▶ TASK DETAILS: In the course notes on the Boolean IR query engine, what list of terms results from normalizing the tokens of the query “The search Informatics course”?

Boolean IR Query Engine – Kimmer's Course Notes

We’ve seen that there are two “flavors” of information retreival–Boolean IR and Ranked IR. One difference between them is that ranked IR scores each search result in order to sort them from best result (highest score) to worst (lowest score). In contrast, Boolean IR returns all results in no particular order. Since the ordering doesn’t matter, there’s no need to compute scores in Boolean IR, and this turns out to be a big simplification.

There are more subtle differences between the two kinds in how they handle multiple query terms. We know that for a single query term, we should look that term up in the index (or look up its stem or lemma instead). For more than one query term, we have to determine how to deal with the different potential search results. First we will see how Boolean IR handles multiple search terms.

Processing Multiple Query Terms

We will assume that the end user queries the search engine simply by specifying search terms. Everyone knows that Google or other engines with a more sophisticated query processor can answer queries like “What time is the Super Bowl tonight?”, but we won’t consider those kind. The query engine for such a sophisticated search engine may need to first determine what kind of query the user submitted and then return results accordingly. For simple queries like we will consider, we need to use the index to determine which documents can be search results. For more complex queries like the Super Bowl one, we would have to transform the query to determine what is being asked, find a document with the information in it, and extract that information. That’s more advanced!

Step 1. Normalize & Tokenize the query

So let’s assume we have a mult-term query like “The search Informatics course” and wish to know which documents should be returned in Boolean IR. The first step is to determine which terms are in the query. We’ve already seen how to do this. We tokenize the query. After tokenization, we determine the terms to be ["The","search","Informatics","course"]. We have tokens, but the case may lead us to treat this query differently than one like “the search informatics course”. We should normalize the tokens to treat trivially different ones as equivalent. We end up with ["the","search","informatics","course"].

Step 2. Remove stopwords

We’ve seen stopwords defined before but haven’t really used the idea yet. Search engines typically maintain a list of terms that are not considered vocabulary words. The simplest kind of such a list are the very common words like “a”, “and”, “the”, etc. that do not really give any extra meaning to a document. It’s also possible to add domain-specific words to a stopping list. If our search engine were for a corpus of informatics course materials from all INFO courses, we may consider “informatics” and “INFO” to be undesirable search terms because they would return too many results. We could simply remove them from consideration by adding them to out stopping list.

▶ DATASET SECTION:
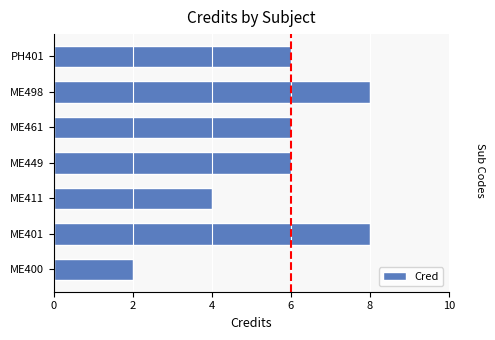

What is the difference between the second highest and minimum values?

6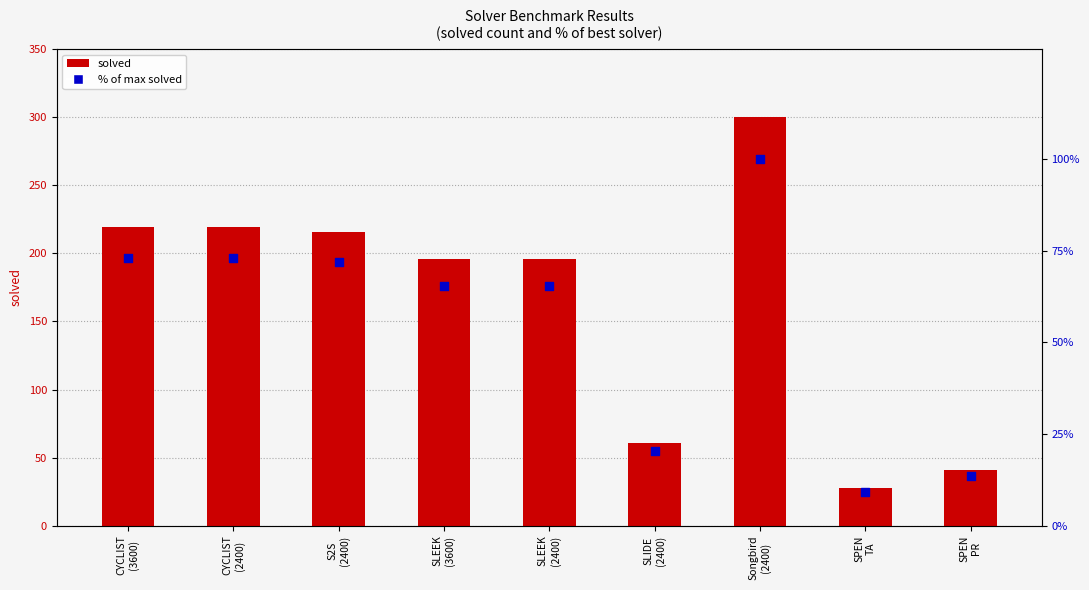

Which series reaches the maximum Y coordinate?

solved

▶ ANSWER BOX: ["the","search","informatics","course"]